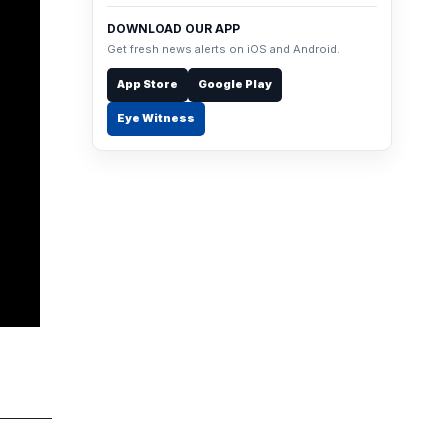
DOWNLOAD OUR APP
Get fresh news alerts on iOS and Android.
App Store
Google Play
Eye Witness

- _About this task_: Render the text lines from all the items above as a numbered list, leaving out blank lines and the pictures.

- _Output for this task_:
1. DOWNLOAD OUR APP
2. Get fresh news alerts on iOS and Android.
3. App Store
4. Google Play
5. Eye Witness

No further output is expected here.